Read more: CTC by Hannun https://distill.pub/2017/ctc/
3. Encoder-Decoder Layers
The final approach in this article is the encoder-decoder layers model with next token prediction as the objective function. The encoder layer is a Recurrent Neural Network (e.g., LSTM or Transformers Encoder Layer) that could learn the correlation of acoustic frames. The decoder layer ( in (c) and (d), it’s similar to the prediction network in (b) RNN Traducer) is analogous to the language model (LM) in the CTC approach. Even better, with this decoder layer, we do not have to worry about the alignment as the predicted label is conditioned to the previously predicted values (y_{i-1}, y_{i-2}, … ). It directly learns to avoid repeating chars or words, so there is no need for further post-processing like CTC compression anymore.

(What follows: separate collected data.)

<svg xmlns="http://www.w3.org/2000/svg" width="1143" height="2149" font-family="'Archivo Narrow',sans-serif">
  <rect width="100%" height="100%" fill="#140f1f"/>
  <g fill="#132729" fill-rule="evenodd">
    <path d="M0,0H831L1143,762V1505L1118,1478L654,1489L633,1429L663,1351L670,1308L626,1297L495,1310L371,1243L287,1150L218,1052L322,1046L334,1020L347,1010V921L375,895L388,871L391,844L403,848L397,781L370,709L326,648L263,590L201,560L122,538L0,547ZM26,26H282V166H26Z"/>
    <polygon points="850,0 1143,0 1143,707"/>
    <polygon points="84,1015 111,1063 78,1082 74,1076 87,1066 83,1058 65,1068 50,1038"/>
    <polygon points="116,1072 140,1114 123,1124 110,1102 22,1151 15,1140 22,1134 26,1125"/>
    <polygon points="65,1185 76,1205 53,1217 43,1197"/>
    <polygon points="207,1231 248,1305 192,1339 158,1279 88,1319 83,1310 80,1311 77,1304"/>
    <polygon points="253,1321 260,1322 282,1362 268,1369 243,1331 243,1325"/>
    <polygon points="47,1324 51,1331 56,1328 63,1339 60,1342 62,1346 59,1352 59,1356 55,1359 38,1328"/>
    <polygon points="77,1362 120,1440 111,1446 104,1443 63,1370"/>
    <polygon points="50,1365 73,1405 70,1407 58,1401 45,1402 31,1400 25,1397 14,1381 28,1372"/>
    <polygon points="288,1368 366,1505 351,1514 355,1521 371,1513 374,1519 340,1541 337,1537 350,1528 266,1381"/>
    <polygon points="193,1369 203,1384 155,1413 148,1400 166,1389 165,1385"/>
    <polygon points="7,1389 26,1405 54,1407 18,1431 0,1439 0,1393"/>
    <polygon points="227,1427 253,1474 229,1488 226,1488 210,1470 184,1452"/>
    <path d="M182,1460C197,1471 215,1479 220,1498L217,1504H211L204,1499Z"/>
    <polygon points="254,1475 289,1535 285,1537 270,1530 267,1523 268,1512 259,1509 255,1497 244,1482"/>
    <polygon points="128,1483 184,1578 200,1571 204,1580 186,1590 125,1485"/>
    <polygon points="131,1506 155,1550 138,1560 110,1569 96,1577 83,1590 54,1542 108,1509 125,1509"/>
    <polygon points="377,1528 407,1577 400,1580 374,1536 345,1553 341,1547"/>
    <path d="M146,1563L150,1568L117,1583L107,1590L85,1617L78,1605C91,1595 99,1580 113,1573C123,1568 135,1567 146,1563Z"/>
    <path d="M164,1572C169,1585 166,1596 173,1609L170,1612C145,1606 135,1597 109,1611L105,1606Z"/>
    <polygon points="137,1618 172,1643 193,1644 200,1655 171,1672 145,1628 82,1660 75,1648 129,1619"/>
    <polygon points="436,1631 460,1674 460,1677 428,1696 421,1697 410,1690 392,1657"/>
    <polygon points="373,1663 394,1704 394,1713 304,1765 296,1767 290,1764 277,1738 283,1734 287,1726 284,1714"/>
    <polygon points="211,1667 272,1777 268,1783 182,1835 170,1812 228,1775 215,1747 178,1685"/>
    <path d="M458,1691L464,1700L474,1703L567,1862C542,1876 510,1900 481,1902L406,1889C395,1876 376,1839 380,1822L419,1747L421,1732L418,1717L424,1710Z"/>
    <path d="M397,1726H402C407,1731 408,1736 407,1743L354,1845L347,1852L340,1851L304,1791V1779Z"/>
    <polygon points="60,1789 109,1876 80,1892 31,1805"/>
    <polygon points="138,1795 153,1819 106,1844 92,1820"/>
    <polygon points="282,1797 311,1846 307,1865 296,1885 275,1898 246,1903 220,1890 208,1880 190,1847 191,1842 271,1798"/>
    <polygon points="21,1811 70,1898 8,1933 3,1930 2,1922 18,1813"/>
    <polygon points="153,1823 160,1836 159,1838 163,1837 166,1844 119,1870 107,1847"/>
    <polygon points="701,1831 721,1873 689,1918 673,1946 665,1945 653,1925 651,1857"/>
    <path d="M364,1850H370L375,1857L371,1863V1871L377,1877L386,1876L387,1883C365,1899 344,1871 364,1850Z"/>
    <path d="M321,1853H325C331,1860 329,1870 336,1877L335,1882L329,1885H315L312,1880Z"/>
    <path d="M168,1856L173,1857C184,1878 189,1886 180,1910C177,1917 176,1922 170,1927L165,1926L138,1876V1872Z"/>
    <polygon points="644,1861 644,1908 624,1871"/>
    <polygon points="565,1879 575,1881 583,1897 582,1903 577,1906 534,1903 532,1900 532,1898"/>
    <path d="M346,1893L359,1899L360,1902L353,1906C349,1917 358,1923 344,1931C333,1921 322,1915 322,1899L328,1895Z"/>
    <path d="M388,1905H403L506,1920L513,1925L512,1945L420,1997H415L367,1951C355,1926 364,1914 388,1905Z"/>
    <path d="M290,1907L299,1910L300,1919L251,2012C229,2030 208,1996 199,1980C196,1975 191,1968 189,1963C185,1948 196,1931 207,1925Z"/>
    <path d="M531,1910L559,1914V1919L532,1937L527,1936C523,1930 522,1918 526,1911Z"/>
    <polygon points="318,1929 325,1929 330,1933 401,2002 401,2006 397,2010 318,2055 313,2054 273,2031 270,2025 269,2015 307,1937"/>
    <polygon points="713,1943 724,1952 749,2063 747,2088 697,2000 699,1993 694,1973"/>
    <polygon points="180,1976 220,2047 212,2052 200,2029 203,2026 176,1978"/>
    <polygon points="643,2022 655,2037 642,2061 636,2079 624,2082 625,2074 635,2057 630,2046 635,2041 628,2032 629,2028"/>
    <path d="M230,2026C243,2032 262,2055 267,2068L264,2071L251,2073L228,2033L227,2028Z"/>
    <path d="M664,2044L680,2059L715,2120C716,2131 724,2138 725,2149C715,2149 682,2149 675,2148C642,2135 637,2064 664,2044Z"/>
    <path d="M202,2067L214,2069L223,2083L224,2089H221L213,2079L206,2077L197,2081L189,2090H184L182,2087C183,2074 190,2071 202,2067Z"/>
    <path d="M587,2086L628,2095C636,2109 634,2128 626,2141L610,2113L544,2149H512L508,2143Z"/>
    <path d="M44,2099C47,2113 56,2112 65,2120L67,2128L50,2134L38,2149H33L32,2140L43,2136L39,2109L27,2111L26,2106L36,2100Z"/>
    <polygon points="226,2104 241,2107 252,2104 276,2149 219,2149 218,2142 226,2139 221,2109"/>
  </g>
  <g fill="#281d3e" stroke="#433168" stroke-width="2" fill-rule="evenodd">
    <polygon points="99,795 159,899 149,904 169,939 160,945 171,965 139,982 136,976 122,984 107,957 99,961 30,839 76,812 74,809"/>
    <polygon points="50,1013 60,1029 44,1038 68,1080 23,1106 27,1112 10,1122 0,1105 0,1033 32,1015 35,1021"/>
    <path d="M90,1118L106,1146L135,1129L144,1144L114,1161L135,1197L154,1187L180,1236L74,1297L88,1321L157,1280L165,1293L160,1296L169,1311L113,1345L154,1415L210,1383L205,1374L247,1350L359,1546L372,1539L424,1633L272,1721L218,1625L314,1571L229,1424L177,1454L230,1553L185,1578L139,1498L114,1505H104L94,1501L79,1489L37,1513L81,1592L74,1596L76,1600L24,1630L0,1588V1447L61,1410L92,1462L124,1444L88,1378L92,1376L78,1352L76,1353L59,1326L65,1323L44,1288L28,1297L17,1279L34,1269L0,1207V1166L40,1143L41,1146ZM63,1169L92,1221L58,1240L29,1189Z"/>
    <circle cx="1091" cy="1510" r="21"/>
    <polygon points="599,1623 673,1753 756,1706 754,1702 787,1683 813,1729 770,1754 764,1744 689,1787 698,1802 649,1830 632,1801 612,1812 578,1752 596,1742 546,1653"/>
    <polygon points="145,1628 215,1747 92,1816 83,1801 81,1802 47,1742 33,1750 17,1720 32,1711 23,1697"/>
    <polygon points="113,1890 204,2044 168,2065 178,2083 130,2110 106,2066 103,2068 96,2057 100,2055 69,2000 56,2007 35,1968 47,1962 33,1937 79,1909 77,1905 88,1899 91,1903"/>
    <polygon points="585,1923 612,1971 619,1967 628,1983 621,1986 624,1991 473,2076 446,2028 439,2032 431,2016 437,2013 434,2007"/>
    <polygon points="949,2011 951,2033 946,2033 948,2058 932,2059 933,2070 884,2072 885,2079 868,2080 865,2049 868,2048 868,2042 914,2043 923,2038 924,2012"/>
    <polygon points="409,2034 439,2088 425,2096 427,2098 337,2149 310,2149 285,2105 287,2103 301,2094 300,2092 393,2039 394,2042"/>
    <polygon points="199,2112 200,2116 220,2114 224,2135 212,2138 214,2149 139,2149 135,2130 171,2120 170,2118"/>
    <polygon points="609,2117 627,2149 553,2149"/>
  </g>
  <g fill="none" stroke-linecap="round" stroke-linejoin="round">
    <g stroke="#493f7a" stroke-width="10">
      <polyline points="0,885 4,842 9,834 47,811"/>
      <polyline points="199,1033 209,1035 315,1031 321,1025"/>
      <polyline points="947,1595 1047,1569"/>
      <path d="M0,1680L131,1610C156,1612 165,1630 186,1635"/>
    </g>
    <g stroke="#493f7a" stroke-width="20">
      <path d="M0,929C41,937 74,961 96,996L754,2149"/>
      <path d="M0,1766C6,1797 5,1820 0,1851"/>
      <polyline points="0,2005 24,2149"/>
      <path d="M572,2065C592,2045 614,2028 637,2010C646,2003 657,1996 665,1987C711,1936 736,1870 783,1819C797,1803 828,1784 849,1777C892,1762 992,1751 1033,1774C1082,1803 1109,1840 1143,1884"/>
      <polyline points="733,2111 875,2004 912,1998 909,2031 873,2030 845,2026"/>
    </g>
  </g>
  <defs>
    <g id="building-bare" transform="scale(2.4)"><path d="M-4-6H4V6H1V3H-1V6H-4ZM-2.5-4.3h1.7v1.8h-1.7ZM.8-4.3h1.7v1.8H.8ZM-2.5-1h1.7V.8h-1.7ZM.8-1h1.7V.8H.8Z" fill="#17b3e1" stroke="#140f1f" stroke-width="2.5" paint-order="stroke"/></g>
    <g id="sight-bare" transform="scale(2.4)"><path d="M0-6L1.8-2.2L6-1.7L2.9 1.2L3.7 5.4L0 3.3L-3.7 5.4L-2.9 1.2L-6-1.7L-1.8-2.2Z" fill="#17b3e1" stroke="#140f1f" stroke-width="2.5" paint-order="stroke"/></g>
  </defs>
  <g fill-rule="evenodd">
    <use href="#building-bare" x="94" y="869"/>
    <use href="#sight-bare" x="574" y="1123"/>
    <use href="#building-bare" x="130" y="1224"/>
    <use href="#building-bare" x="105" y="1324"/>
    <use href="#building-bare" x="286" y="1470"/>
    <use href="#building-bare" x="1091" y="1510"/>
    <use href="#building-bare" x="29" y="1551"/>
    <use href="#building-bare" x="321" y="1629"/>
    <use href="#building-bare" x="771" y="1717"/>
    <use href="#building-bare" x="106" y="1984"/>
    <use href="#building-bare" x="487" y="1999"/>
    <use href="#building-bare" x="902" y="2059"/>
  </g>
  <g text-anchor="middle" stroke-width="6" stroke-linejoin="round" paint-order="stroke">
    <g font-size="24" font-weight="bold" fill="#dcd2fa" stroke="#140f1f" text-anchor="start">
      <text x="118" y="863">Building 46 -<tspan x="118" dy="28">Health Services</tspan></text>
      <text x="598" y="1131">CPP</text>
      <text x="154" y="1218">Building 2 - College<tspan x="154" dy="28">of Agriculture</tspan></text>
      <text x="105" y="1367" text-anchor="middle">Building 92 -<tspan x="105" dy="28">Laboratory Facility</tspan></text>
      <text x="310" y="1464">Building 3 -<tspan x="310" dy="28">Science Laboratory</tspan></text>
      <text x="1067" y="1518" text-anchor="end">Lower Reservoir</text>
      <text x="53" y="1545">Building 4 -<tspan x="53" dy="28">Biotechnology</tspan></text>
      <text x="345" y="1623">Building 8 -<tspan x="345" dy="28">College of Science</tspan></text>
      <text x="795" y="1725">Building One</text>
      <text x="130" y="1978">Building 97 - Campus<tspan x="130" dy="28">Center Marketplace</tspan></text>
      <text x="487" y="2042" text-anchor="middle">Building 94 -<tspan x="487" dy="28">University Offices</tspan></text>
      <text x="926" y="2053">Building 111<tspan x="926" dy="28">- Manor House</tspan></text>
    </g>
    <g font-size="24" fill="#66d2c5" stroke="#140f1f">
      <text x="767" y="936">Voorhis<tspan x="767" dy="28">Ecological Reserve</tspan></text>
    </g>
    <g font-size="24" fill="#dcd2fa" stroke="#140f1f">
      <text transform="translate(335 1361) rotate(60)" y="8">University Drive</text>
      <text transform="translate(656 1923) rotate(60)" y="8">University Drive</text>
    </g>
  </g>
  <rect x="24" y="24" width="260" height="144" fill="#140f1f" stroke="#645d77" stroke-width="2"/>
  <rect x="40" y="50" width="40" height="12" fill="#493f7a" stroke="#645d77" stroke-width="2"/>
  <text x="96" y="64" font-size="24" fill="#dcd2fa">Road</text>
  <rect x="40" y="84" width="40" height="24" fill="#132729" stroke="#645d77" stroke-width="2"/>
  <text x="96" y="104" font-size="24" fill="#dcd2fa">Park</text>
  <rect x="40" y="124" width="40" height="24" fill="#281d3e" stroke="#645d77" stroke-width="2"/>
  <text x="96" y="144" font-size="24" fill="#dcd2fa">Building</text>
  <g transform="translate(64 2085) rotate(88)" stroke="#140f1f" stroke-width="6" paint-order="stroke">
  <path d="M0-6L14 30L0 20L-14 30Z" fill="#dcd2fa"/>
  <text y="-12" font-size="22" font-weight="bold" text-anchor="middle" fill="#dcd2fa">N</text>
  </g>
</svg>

The model RNN-Transducers (with Attention) above could be a one-go solution for a speech-to-text problem without worrying about the alignment problems. However, the vast parameters of the model would need some computational resources. With the rise of the Large Language Model (LLM), some researchers have also built a similar approach to build a pre-trained model (Self-Supervised Learning) for multiple downstream tasks (other than speech-to-text problems).
Remark
All in all, there are three approaches that the Data Scientist could use to build a model for this problem: the HMM-based model for the alignment, the CTC approach, and the Encoder-Decoder Model. The choice of strategy should be based on the user needs and computational budget. Building a feature to recognize particular sounds like “Hello Jarvis” would be sufficient with the HMM-DNN model and the Viterbi algorithm as it’s lighter than the CTC/Encoder-Decoder approaches.
References
- HMM and WFST lectures by Kaldi: https://danielpovey.com/files/Lecture4.pdf
- Mohri, M., Pereira, F., Riley, M. (2008). Speech Recognition with Weighted Finite-State Transducers. In: Benesty, J., Sondhi, M.M., Huang, Y.A. (eds) Springer Handbook of Speech Processing. Springer Handbooks. Springer, Berlin, Heidelberg. https://doi.org/10.1007/978-3-540-49127-9_28
- Hannun, “Sequence Modeling with CTC”, Distill, 2017. https://distill.pub/2017/ctc/
- Prabhavalkar, R., Rao, K., Sainath, T.N., Li, B., Johnson, L., Jaitly, N. (2017) A Comparison of Sequence-to-Sequence Models for Speech Recognition. Proc. Interspeech 2017, 939–943, doi: 10.21437/Interspeech.2017–233
- Automatic Speech Recognition (ASR) course by the School of Informatics, The University of Edinburgh.